Procedure for Selecting Pre-1923 Texts for Digitization
April 29, 2002
|
As put forth in the Library of Tomorrow report, the development of the Digital Library is an opportunity to bring all Library staff to a new level of understanding of library service in the twenty-first century. Policies relating to the selection of digital material have their roots in policies for traditional materials, but digital materials provide a host of complex issues, not the least of which are copyright and prioritizing, in light of limited resources for an expensive process. Therefore, it is important that selectors understand the issues surrounding digital creation, purchase, and harvesting so as to make informed decisions about digital collection building. In addition to asking selectors and Information Community coordinators to be responsible for allocating finite resources, involvement with digital selection will improve selectors' "ownership" of the Digital Library as they make decisions that build collections of digital teaching and research materials. This procedure outlining text selection for digitization was developed by the Digital Contents Review Team (DCRT), the group that advises Digital Library Production Services (DLPS) on Library priorities for digitization. It addresses the criteria to be used for selecting books for digitization (in most, but not necessarily all, cases from our existing pre-1923 print collection), and outlines how to respond to faculty requests for digitizing books.

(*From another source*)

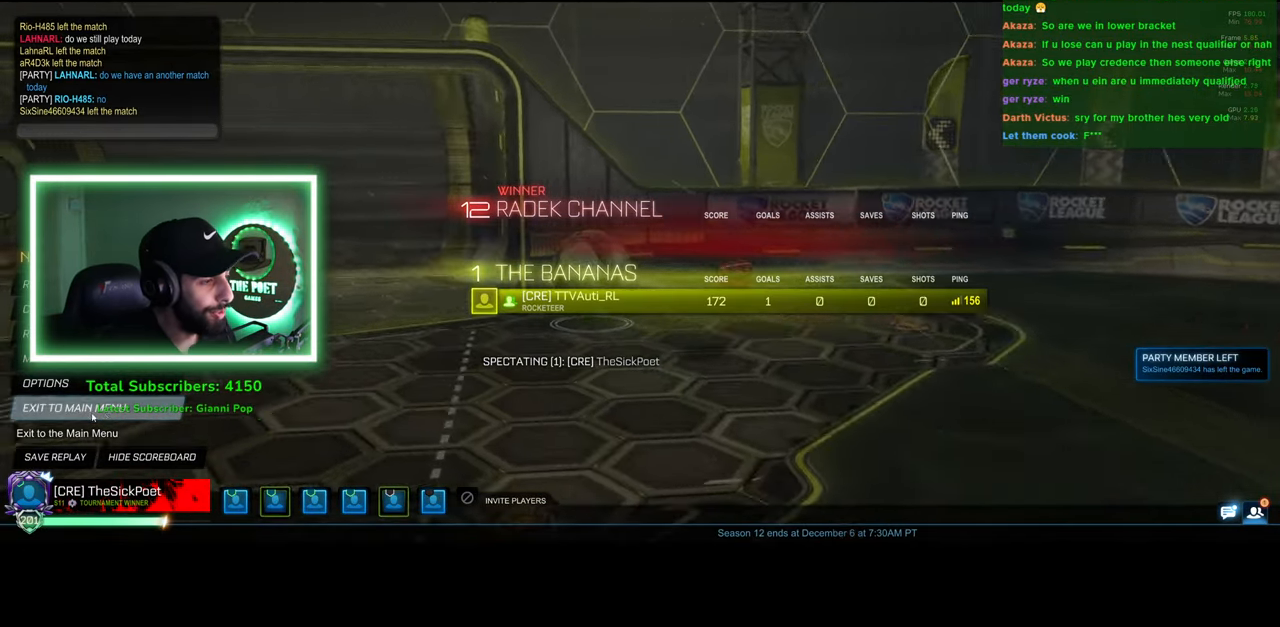
{"keys": [], "mouse": [], "events": []}
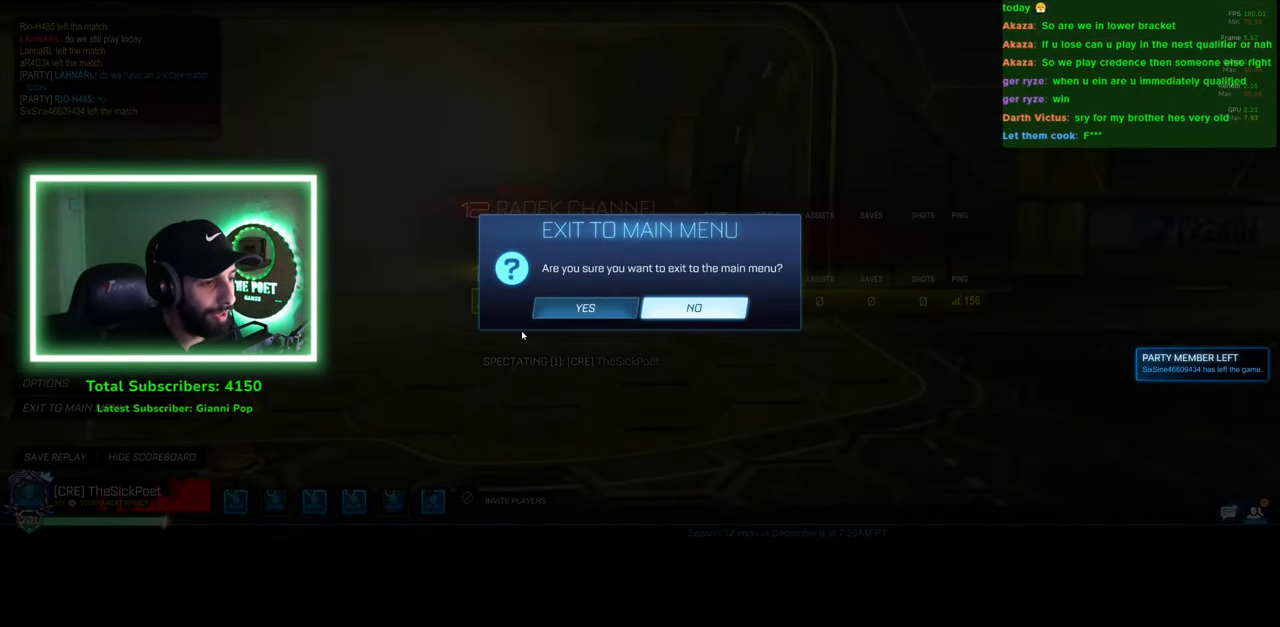
{"keys": [], "mouse": [], "events": []}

Eight assumptions and guidelines govern the text selection procedure outlined here: 1. The UVA Library will build a collection of digital materials that will support programmatic needs (both teaching and research) at the University of Virginia. Within this collection high priority materials will meet at least one of the following criteria: The building of the UVA Digital Library must be envisioned as an ongoing process. The decisions made today must be informed by the anticipation of collaborative ventures of tomorrow. All ARL libraries will need similar core digital collections, but these collections can be built cooperatively. DLPS and others will actively explore a future of cross-institutional partnerships with sharing of content, while today UVA selectors focus on building digital collections not only supporting UVA teaching and research but with an emphasis on its own programs, region, and history. OCLC provides the precedence: the efficiency of collaboration outweighs the need for local control. Local resources are then distributed in a more cost-effective manner, and the UVA Library is positioned to both meet local user needs and contribute unique holdings to other DL institutions across the globe. Further explanations of digital collection-building priorities are as follows:
Four Ways of Building Digital Collections Not all digitization is created equal. Selectors and Information Community coordinators can make requests of DLPS to create, purchase, harvest, or link to digital text, but only the first three are truly integrated into the Digital Library. 1. Creating Content for the DL-- fully searchable Text is digitized to make it searchable (Modern English Collection), or to create high-quality page images for reading and studying (Gordon collection), or both (Early American Fiction). Text can be made searchable via the processes of keyboarding or OCR, but a page image alone is not searchable.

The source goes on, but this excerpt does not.